What is Approximate Nearest Neighbor (ANN)

Approximate nearest neighbor (ANN) search finds the closest vectors to a query vector without comparing every single one in the index. It trades a tiny amount of accuracy for massive speed gains — typically finding 95-99% of the true nearest neighbors in a fraction of the time.

Why not just compare everything?

The brute-force approach calculates cosine similarity between your query vector and every document vector. This is called exact nearest neighbor search, and it works fine for small datasets:

1,000 documents × 768 dimensions = ~1ms     (fine)
100,000 documents                 = ~100ms   (noticeable)
10,000,000 documents              = ~10s     (unusable)
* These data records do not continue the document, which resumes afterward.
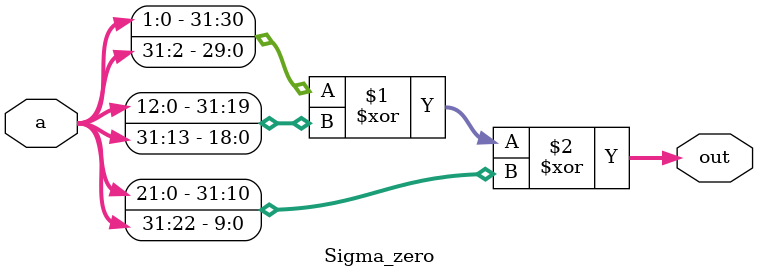
<source format=v>
module Sigma_zero( input   [31:0]   a ,
                   output  [31:0] out  );


// Rotation right by 2 , 13 and 22 

assign out = { a[1:0] , a[31:2] } ^ { a[12:0] , a[31:13]} ^ { a[21:0] , a[31:22] } ;



endmodule  
</source>
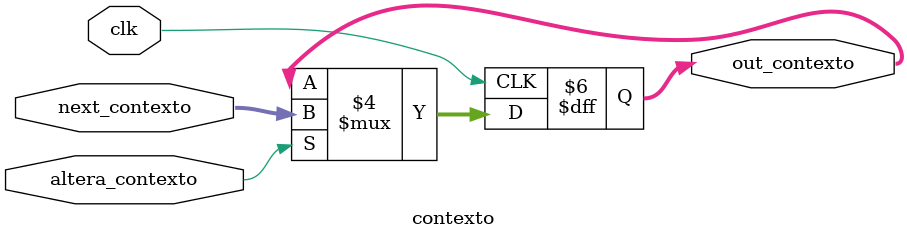
<source format=v>
module contexto(
clk,
altera_contexto,
out_contexto,
next_contexto
);

input clk;
input altera_contexto;
input [31:0] next_contexto;

output reg [31:0] out_contexto;

always @ (posedge clk) begin
	if (altera_contexto == 1'b1) begin
		out_contexto = next_contexto;
	end
end



endmodule

</source>
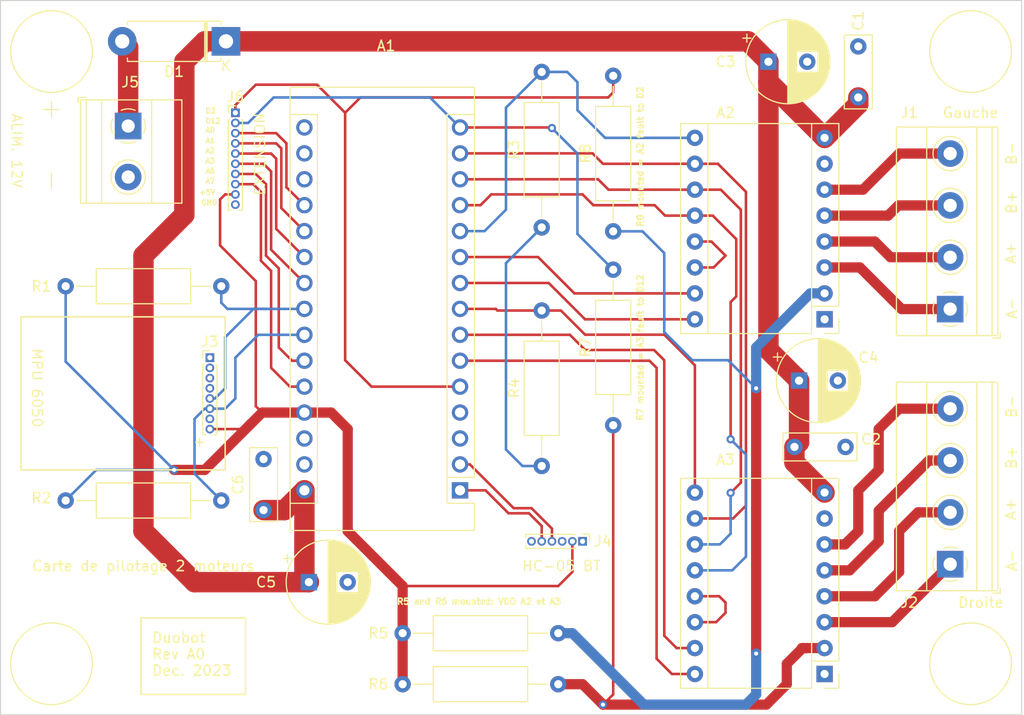
<source format=kicad_pcb>
(kicad_pcb (version 20221018) (generator pcbnew)

  (general
    (thickness 1.6)
  )

  (paper "A4")
  (title_block
    (title "Duobot - Carte de commande 2 moteurs")
    (date "2023-12-17")
    (rev "A0")
    (company "BPC")
  )

  (layers
    (0 "F.Cu" signal)
    (31 "B.Cu" signal)
    (32 "B.Adhes" user "B.Adhesive")
    (33 "F.Adhes" user "F.Adhesive")
    (34 "B.Paste" user)
    (35 "F.Paste" user)
    (36 "B.SilkS" user "B.Silkscreen")
    (37 "F.SilkS" user "F.Silkscreen")
    (38 "B.Mask" user)
    (39 "F.Mask" user)
    (40 "Dwgs.User" user "User.Drawings")
    (41 "Cmts.User" user "User.Comments")
    (42 "Eco1.User" user "User.Eco1")
    (43 "Eco2.User" user "User.Eco2")
    (44 "Edge.Cuts" user)
    (45 "Margin" user)
    (46 "B.CrtYd" user "B.Courtyard")
    (47 "F.CrtYd" user "F.Courtyard")
    (48 "B.Fab" user)
    (49 "F.Fab" user)
    (50 "User.1" user)
    (51 "User.2" user)
    (52 "User.3" user)
    (53 "User.4" user)
    (54 "User.5" user)
    (55 "User.6" user)
    (56 "User.7" user)
    (57 "User.8" user)
    (58 "User.9" user)
  )

  (setup
    (stackup
      (layer "F.SilkS" (type "Top Silk Screen"))
      (layer "F.Paste" (type "Top Solder Paste"))
      (layer "F.Mask" (type "Top Solder Mask") (thickness 0.01))
      (layer "F.Cu" (type "copper") (thickness 0.035))
      (layer "dielectric 1" (type "core") (thickness 1.51) (material "FR4") (epsilon_r 4.5) (loss_tangent 0.02))
      (layer "B.Cu" (type "copper") (thickness 0.035))
      (layer "B.Mask" (type "Bottom Solder Mask") (thickness 0.01))
      (layer "B.Paste" (type "Bottom Solder Paste"))
      (layer "B.SilkS" (type "Bottom Silk Screen"))
      (copper_finish "None")
      (dielectric_constraints no)
    )
    (pad_to_mask_clearance 0)
    (pcbplotparams
      (layerselection 0x00010fc_ffffffff)
      (plot_on_all_layers_selection 0x0000000_00000000)
      (disableapertmacros false)
      (usegerberextensions false)
      (usegerberattributes true)
      (usegerberadvancedattributes true)
      (creategerberjobfile true)
      (dashed_line_dash_ratio 12.000000)
      (dashed_line_gap_ratio 3.000000)
      (svgprecision 4)
      (plotframeref false)
      (viasonmask false)
      (mode 1)
      (useauxorigin false)
      (hpglpennumber 1)
      (hpglpenspeed 20)
      (hpglpendiameter 15.000000)
      (dxfpolygonmode true)
      (dxfimperialunits true)
      (dxfusepcbnewfont true)
      (psnegative false)
      (psa4output false)
      (plotreference true)
      (plotvalue true)
      (plotinvisibletext false)
      (sketchpadsonfab false)
      (subtractmaskfromsilk false)
      (outputformat 1)
      (mirror false)
      (drillshape 1)
      (scaleselection 1)
      (outputdirectory "")
    )
  )

  (net 0 "")
  (net 1 "Net-(A1-D1{slash}TX)")
  (net 2 "unconnected-(A1-3V3-Pad17)")
  (net 3 "Net-(A1-D0{slash}RX)")
  (net 4 "unconnected-(A1-AREF-Pad18)")
  (net 5 "unconnected-(A1-~{RESET}-Pad3)")
  (net 6 "M0")
  (net 7 "GND")
  (net 8 "M1")
  (net 9 "M2")
  (net 10 "EN_Gauche")
  (net 11 "EN_Droite")
  (net 12 "SDA")
  (net 13 "STEP_Gauche")
  (net 14 "SCL")
  (net 15 "STEP_Droite")
  (net 16 "DIR_Gauche")
  (net 17 "DIR_Droite")
  (net 18 "+5V")
  (net 19 "unconnected-(A1-~{RESET}-Pad28)")
  (net 20 "Net-(A1-VIN)")
  (net 21 "unconnected-(A1-D13-Pad16)")
  (net 22 "Net-(A2-1B)")
  (net 23 "Net-(A2-1A)")
  (net 24 "Net-(A2-2A)")
  (net 25 "Net-(A2-2B)")
  (net 26 "Net-(A2-~{RESET})")
  (net 27 "Net-(A3-1B)")
  (net 28 "Net-(A3-1A)")
  (net 29 "Net-(A3-2A)")
  (net 30 "Net-(A3-2B)")
  (net 31 "Net-(A3-~{RESET})")
  (net 32 "Net-(D1-A)")
  (net 33 "unconnected-(J3-Pin_1-Pad1)")
  (net 34 "unconnected-(J3-Pin_2-Pad2)")
  (net 35 "unconnected-(J3-Pin_3-Pad3)")
  (net 36 "unconnected-(J3-Pin_4-Pad4)")
  (net 37 "unconnected-(J4-Pin_1-Pad1)")
  (net 38 "unconnected-(J4-Pin_6-Pad6)")
  (net 39 "D2")
  (net 40 "A3")
  (net 41 "A6")
  (net 42 "A7")
  (net 43 "A0")
  (net 44 "A1")
  (net 45 "A2")
  (net 46 "D12")
  (net 47 "Net-(A2-VDD)")
  (net 48 "Net-(A3-VDD)")

  (footprint "Capacitor_THT:C_Disc_D7.0mm_W2.5mm_P5.00mm" (layer "F.Cu") (at 120.76 109.94 90))

  (footprint "Connector_PinHeader_1.00mm:PinHeader_1x06_P1.00mm_Vertical" (layer "F.Cu") (at 152 113 -90))

  (footprint "bpc:BPC_Trou4mm_Fixation" (layer "F.Cu") (at 190 125))

  (footprint "Resistor_THT:R_Axial_DIN0309_L9.0mm_D3.2mm_P15.24mm_Horizontal" (layer "F.Cu") (at 101.38 88))

  (footprint "TerminalBlock_Phoenix:TerminalBlock_Phoenix_MKDS-1,5-2_1x02_P5.00mm_Horizontal" (layer "F.Cu") (at 107.5 72.3 -90))

  (footprint "TerminalBlock_Phoenix:TerminalBlock_Phoenix_MKDS-1,5-4-5.08_1x04_P5.08mm_Horizontal" (layer "F.Cu") (at 188 115.24 90))

  (footprint "Capacitor_THT:C_Disc_D7.0mm_W2.5mm_P5.00mm" (layer "F.Cu") (at 172.75 103.75))

  (footprint "bpc:BPC_Arduino_Nano" (layer "F.Cu") (at 140 108 180))

  (footprint "Resistor_THT:R_Axial_DIN0309_L9.0mm_D3.2mm_P15.24mm_Horizontal" (layer "F.Cu") (at 149.62 127 180))

  (footprint "TerminalBlock_Phoenix:TerminalBlock_Phoenix_MKDS-1,5-4-5.08_1x04_P5.08mm_Horizontal" (layer "F.Cu") (at 188 90.24 90))

  (footprint "Capacitor_THT:CP_Radial_D8.0mm_P3.80mm" (layer "F.Cu") (at 173.2 97.25))

  (footprint "Resistor_THT:R_Axial_DIN0309_L9.0mm_D3.2mm_P15.24mm_Horizontal" (layer "F.Cu") (at 116.62 109 180))

  (footprint "Diode_THT:D_5W_P10.16mm_Horizontal" (layer "F.Cu") (at 117.08 64 180))

  (footprint "Connector_PinHeader_1.00mm:PinHeader_1x10_P1.00mm_Vertical" (layer "F.Cu") (at 118 71))

  (footprint "Resistor_THT:R_Axial_DIN0309_L9.0mm_D3.2mm_P15.24mm_Horizontal" (layer "F.Cu") (at 155 101.62 90))

  (footprint "bpc:BPC_Trou4mm_Fixation" (layer "F.Cu") (at 190 65))

  (footprint "Resistor_THT:R_Axial_DIN0309_L9.0mm_D3.2mm_P15.24mm_Horizontal" (layer "F.Cu") (at 149.62 122 180))

  (footprint "Resistor_THT:R_Axial_DIN0309_L9.0mm_D3.2mm_P15.24mm_Horizontal" (layer "F.Cu") (at 148 82.24 90))

  (footprint "Resistor_THT:R_Axial_DIN0309_L9.0mm_D3.2mm_P15.24mm_Horizontal" (layer "F.Cu") (at 155 82.62 90))

  (footprint "bpc:BPC_Trou4mm_Fixation" (layer "F.Cu") (at 100 65))

  (footprint "bpc:BPC_Module-16_15.2x20.3mm" (layer "F.Cu") (at 175.7 91.24 180))

  (footprint "Capacitor_THT:CP_Radial_D8.0mm_P3.80mm" (layer "F.Cu") (at 170.2 66))

  (footprint "Capacitor_THT:C_Disc_D7.0mm_W2.5mm_P5.00mm" (layer "F.Cu") (at 179 69.5 90))

  (footprint "Resistor_THT:R_Axial_DIN0309_L9.0mm_D3.2mm_P15.24mm_Horizontal" (layer "F.Cu") (at 148 105.62 90))

  (footprint "Capacitor_THT:CP_Radial_D8.0mm_P3.80mm" (layer "F.Cu") (at 125.197349 117))

  (footprint "bpc:BPC_Trou4mm_Fixation" (layer "F.Cu") (at 100 125))

  (footprint "Connector_PinHeader_1.00mm:PinHeader_1x08_P1.00mm_Vertical" (layer "F.Cu")
    (tstamp f6b5b224-c324-4733-a32a-6f658af6e0e6)
    (at 115.5 95)
    (descr "Through hole straight pin header, 1x08, 1.00mm pitch, single row")
    (tags "Through hole pin header THT 1x08 1.00mm single row")
    (property "Sheetfile" "duobot.kicad_sch")
    (property "Sheetname" "")
    (property "ki_description" "Generic connector, single row, 01x08, script generated (kicad-library-utils/schlib/autogen/connector/)")
    (property "ki_keywords" "connector")
    (path "/9705fbe4-e1c6-4287-b986-6954f3609603")
    (attr through_hole)
    (fp_text reference "J3" (at 0 -1.56) (layer "F.SilkS")
        (effects (font (size 1 1) (thickness 0.15)))
      (tstamp 29e5cca1-63c2-447c-85fd-94f156ca1798)
    )
    (fp_text value "MPU6050" (at 0 8.56) (layer "F.Fab")
        (e
... [54720 chars truncated]
</source>
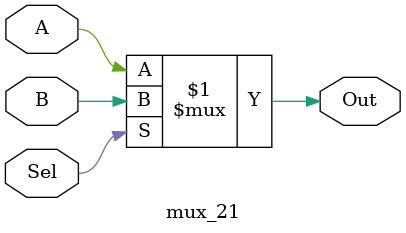
<source format=v>
`timescale 1ns / 1ps


module mux_21#(parameter WL = 1)
                (input Sel, input signed [WL-1:0]A, B,
                    output signed [WL-1:0] Out);

assign Out = Sel ? B : A;

endmodule

</source>
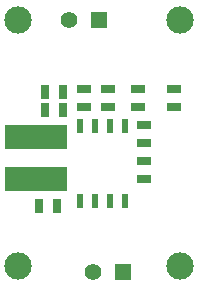
<source format=gts>
G04 (created by PCBNEW (2014-01-10 BZR 4027)-stable) date sab 21 mar 2015 15:48:28 CET*
%MOIN*%
G04 Gerber Fmt 3.4, Leading zero omitted, Abs format*
%FSLAX34Y34*%
G01*
G70*
G90*
G04 APERTURE LIST*
%ADD10C,0.00590551*%
%ADD11R,0.02X0.045*%
%ADD12R,0.045X0.025*%
%ADD13R,0.025X0.045*%
%ADD14R,0.2085X0.0787*%
%ADD15R,0.055X0.055*%
%ADD16C,0.055*%
%ADD17C,0.0912598*%
G04 APERTURE END LIST*
G54D10*
G54D11*
X56450Y-23150D03*
X56950Y-23150D03*
X57450Y-23150D03*
X57950Y-23150D03*
X57950Y-25650D03*
X57450Y-25650D03*
X56950Y-25650D03*
X56450Y-25650D03*
G54D12*
X57400Y-21900D03*
X57400Y-22500D03*
X59600Y-21900D03*
X59600Y-22500D03*
X58600Y-24300D03*
X58600Y-24900D03*
X58400Y-22500D03*
X58400Y-21900D03*
G54D13*
X55300Y-22000D03*
X55900Y-22000D03*
X55100Y-25800D03*
X55700Y-25800D03*
G54D12*
X58600Y-23700D03*
X58600Y-23100D03*
X56600Y-22500D03*
X56600Y-21900D03*
G54D13*
X55300Y-22600D03*
X55900Y-22600D03*
G54D14*
X55000Y-24888D03*
X55000Y-23512D03*
G54D15*
X57900Y-28000D03*
G54D16*
X56900Y-28000D03*
G54D15*
X57100Y-19600D03*
G54D16*
X56100Y-19600D03*
G54D17*
X59800Y-19600D03*
X54400Y-19600D03*
X59800Y-27800D03*
X54400Y-27800D03*
M02*

</source>
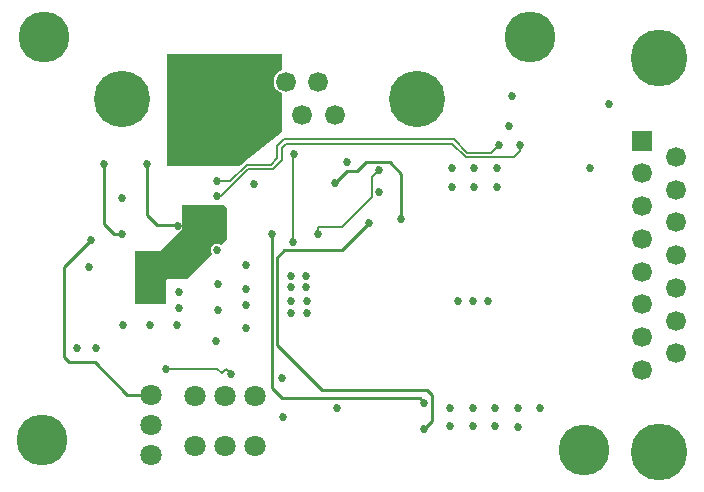
<source format=gbl>
G04*
G04 #@! TF.GenerationSoftware,Altium Limited,Altium Designer,19.0.10 (269)*
G04*
G04 Layer_Physical_Order=4*
G04 Layer_Color=16711680*
%FSLAX25Y25*%
%MOIN*%
G70*
G01*
G75*
%ADD12C,0.01000*%
%ADD14C,0.00800*%
%ADD73C,0.16929*%
%ADD74C,0.06653*%
%ADD75R,0.06653X0.06653*%
%ADD76C,0.18740*%
%ADD77R,0.06653X0.06653*%
%ADD78C,0.06653*%
%ADD79C,0.18898*%
%ADD80C,0.07087*%
%ADD81C,0.02700*%
G36*
X60699Y94992D02*
Y87951D01*
X60699Y84482D01*
X58926Y82708D01*
X58336Y83103D01*
X57536Y83262D01*
X56736Y83103D01*
X56058Y82649D01*
X55605Y81971D01*
X55446Y81172D01*
X55605Y80372D01*
X55999Y79782D01*
X50000Y73782D01*
X47695Y71478D01*
X40980D01*
X40566Y71063D01*
Y63063D01*
X30066Y63063D01*
X30066Y80800D01*
X38800Y80800D01*
X46000Y88000D01*
X46000Y95978D01*
X55327Y95978D01*
X59714D01*
X60699Y94992D01*
D02*
G37*
G36*
X79151Y141008D02*
X78422Y140706D01*
X77581Y140061D01*
X76935Y139220D01*
X76530Y138240D01*
X76391Y137189D01*
X76530Y136138D01*
X76935Y135158D01*
X77581Y134317D01*
X78422Y133672D01*
X79151Y133370D01*
Y120531D01*
X66602Y110304D01*
X66586Y110293D01*
X66586Y110293D01*
X66573Y110280D01*
X65002Y109000D01*
X54692Y109000D01*
X41000Y109000D01*
X41000Y146500D01*
X79151Y146500D01*
Y141008D01*
D02*
G37*
D12*
X37444Y89556D02*
X44000D01*
X34220Y92780D02*
X37444Y89556D01*
X34220Y92780D02*
Y109648D01*
X16750Y43750D02*
X27627Y32873D01*
X8250Y43750D02*
X16750D01*
X6500Y45500D02*
X8250Y43750D01*
X27627Y32873D02*
X35503D01*
X6500Y45500D02*
Y75500D01*
X44000Y89556D02*
X44398Y89159D01*
X6500Y75500D02*
X15500Y84500D01*
X19748Y89834D02*
X23254Y86328D01*
X19748Y89834D02*
Y109428D01*
X23254Y86328D02*
X26000D01*
X79301Y31647D02*
X125072D01*
X75748Y35200D02*
X79301Y31647D01*
X75748Y35200D02*
Y86328D01*
X125072Y31647D02*
X126500Y30219D01*
X115103Y110397D02*
X119000Y106500D01*
X107249Y110397D02*
X115103D01*
X119000Y91500D02*
Y106500D01*
X104352Y107500D02*
X107249Y110397D01*
X101000Y107500D02*
X104352D01*
X97000Y103500D02*
X101000Y107500D01*
X99101Y81000D02*
X108101Y90000D01*
X80000Y81000D02*
X99101D01*
X77500Y78500D02*
X80000Y81000D01*
X77500Y49500D02*
Y78500D01*
Y49500D02*
X92500Y34500D01*
X127373D01*
X129050Y32823D01*
Y24050D02*
Y32823D01*
X126500Y21500D02*
X129050Y24050D01*
X19748Y109428D02*
X19967Y109648D01*
D14*
X79879Y118000D02*
X136500D01*
X61879Y104000D02*
X67379Y109500D01*
X77581Y115702D02*
X79879Y118000D01*
X77581Y111630D02*
Y115702D01*
X75451Y109500D02*
X77581Y111630D01*
X67379Y109500D02*
X75451D01*
X80500Y116500D02*
X135879D01*
X59000Y99000D02*
X68000Y108000D01*
X79151Y115151D02*
X80500Y116500D01*
X79151Y111079D02*
Y115151D01*
X76072Y108000D02*
X79151Y111079D01*
X68000Y108000D02*
X76072D01*
X141000Y113500D02*
X149000D01*
X151500Y116000D01*
X136500Y118000D02*
X141000Y113500D01*
X156500Y112000D02*
X158500Y114000D01*
X140379Y112000D02*
X156500D01*
X135879Y116500D02*
X140379Y112000D01*
X158500Y114000D02*
Y116079D01*
X57662Y104000D02*
X61879D01*
X57500Y99000D02*
X59000D01*
X40623Y41500D02*
X57662D01*
X59056Y40106D01*
X60403Y41453D01*
X62150Y39706D01*
X109172Y105397D02*
X111622Y107847D01*
X109172Y98672D02*
Y105397D01*
X99248Y88748D02*
X109172Y98672D01*
X91248Y88748D02*
X99248D01*
X91248Y86328D02*
Y88748D01*
X82748Y112647D02*
X83248Y113147D01*
X82748Y83912D02*
Y112647D01*
D73*
X180000Y14347D02*
D03*
X162000Y152000D02*
D03*
X0D02*
D03*
X-752Y17793D02*
D03*
D74*
X96811Y126008D02*
D03*
X91358Y137189D02*
D03*
X85905Y126008D02*
D03*
X80453Y137189D02*
D03*
X75000Y126008D02*
D03*
X69547Y137189D02*
D03*
X64095Y126008D02*
D03*
X58642Y137189D02*
D03*
D75*
X53189Y126008D02*
D03*
D76*
X25807Y131598D02*
D03*
X124193D02*
D03*
D77*
X199319Y117575D02*
D03*
D78*
X210500Y112122D02*
D03*
X199319Y106669D02*
D03*
X210500Y101216D02*
D03*
X199319Y95764D02*
D03*
X210500Y90311D02*
D03*
X199319Y84858D02*
D03*
X210500Y79405D02*
D03*
X199319Y73953D02*
D03*
X210500Y68500D02*
D03*
X199319Y63047D02*
D03*
X210500Y57595D02*
D03*
X199319Y52142D02*
D03*
X210500Y46689D02*
D03*
X199319Y41236D02*
D03*
D79*
X204909Y144996D02*
D03*
Y13815D02*
D03*
D80*
X70248Y15647D02*
D03*
X60248D02*
D03*
X50248D02*
D03*
X70248Y32322D02*
D03*
X60248D02*
D03*
X50248D02*
D03*
X35503Y32873D02*
D03*
Y22873D02*
D03*
Y12873D02*
D03*
D81*
X57268Y50766D02*
D03*
X67268Y55266D02*
D03*
Y76266D02*
D03*
X57536Y81172D02*
D03*
X67268Y68266D02*
D03*
Y62766D02*
D03*
X57768Y69766D02*
D03*
Y61266D02*
D03*
X44268Y56266D02*
D03*
X35268D02*
D03*
X26268D02*
D03*
X44768Y61766D02*
D03*
Y67266D02*
D03*
X43600Y118122D02*
D03*
X49848D02*
D03*
X56100D02*
D03*
X61848Y118043D02*
D03*
X58248Y89159D02*
D03*
X44398D02*
D03*
X51500D02*
D03*
X61848Y113043D02*
D03*
X56100Y113122D02*
D03*
X49848D02*
D03*
X43600D02*
D03*
X158500Y116079D02*
D03*
X151500Y116000D02*
D03*
X57500Y99000D02*
D03*
X57662Y104000D02*
D03*
X156000Y132500D02*
D03*
X154750Y122500D02*
D03*
X188228Y129729D02*
D03*
X181980Y108403D02*
D03*
X15500Y84500D02*
D03*
X26000Y86328D02*
D03*
X34220Y109648D02*
D03*
X40623Y41500D02*
D03*
X79567Y25500D02*
D03*
X79151Y38500D02*
D03*
X62150Y39706D02*
D03*
X111622Y100507D02*
D03*
Y107847D02*
D03*
X108101Y90000D02*
D03*
X126500Y30219D02*
D03*
Y21500D02*
D03*
X119000Y91500D02*
D03*
X97000Y103500D02*
D03*
X157748Y28352D02*
D03*
X165248D02*
D03*
X157748Y22176D02*
D03*
X100748Y110500D02*
D03*
X15000Y75433D02*
D03*
X19967Y109648D02*
D03*
X97500Y28352D02*
D03*
X135748Y108403D02*
D03*
X143248D02*
D03*
X150748D02*
D03*
X135748Y102228D02*
D03*
X143248D02*
D03*
X150748D02*
D03*
X150248Y22403D02*
D03*
X142748D02*
D03*
X135248D02*
D03*
X150248Y28578D02*
D03*
X142748D02*
D03*
X135248D02*
D03*
X137748Y64084D02*
D03*
X147748D02*
D03*
X38268Y67266D02*
D03*
X32268D02*
D03*
Y79110D02*
D03*
Y73360D02*
D03*
X38548D02*
D03*
Y79110D02*
D03*
X83248Y113147D02*
D03*
X69748Y103277D02*
D03*
X82748Y83912D02*
D03*
X75748Y86328D02*
D03*
X91248D02*
D03*
X25748Y98597D02*
D03*
X17248Y48453D02*
D03*
X10748Y48409D02*
D03*
X82248Y64147D02*
D03*
X87448D02*
D03*
X87366Y60123D02*
D03*
X82248D02*
D03*
X82311Y68828D02*
D03*
X87311D02*
D03*
Y72328D02*
D03*
X82311D02*
D03*
X142748Y64078D02*
D03*
M02*

</source>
At scale, exact search is too slow. ANN algorithms use clever index structures to skip most comparisons while still finding the closest vectors.

How does it work?

ANN algorithms build an index that organizes vectors into a navigable structure during indexing time. At query time, the algorithm traverses this structure to quickly narrow down candidates. Two common approaches:

HNSW (Hierarchical Navigable Small World) — Builds a multi-layer graph where each vector connects to its nearby neighbors. At query time, the algorithm starts at a random entry point and greedily hops to closer neighbors, layer by layer. Like navigating a city by first picking the right neighborhood, then the right street, then the right building.

IVF (Inverted File Index) — Divides the vector space into clusters. At query time, it identifies which clusters are closest to the query, then only searches vectors within those clusters. Like checking only the relevant sections of a library instead of every shelf.

What's the tradeoff?

ANN might miss a vector that's truly the closest if it happens to be in a cluster or graph region the algorithm didn't explore. In practice, this matters less than it sounds. With proper tuning, ANN finds 95%+ of the true nearest neighbors while searching less than 1% of the total vectors.

You can control this tradeoff. Most ANN implementations expose a parameter (often called ef or nprobe) that controls how many candidates to examine. Higher values mean better accuracy but slower queries.

Why it matters for search

Every semantic search system at scale uses ANN. When you search a codebase and get results in milliseconds, it's because an ANN index is doing the heavy lifting — finding the most relevant embeddings without scanning every document.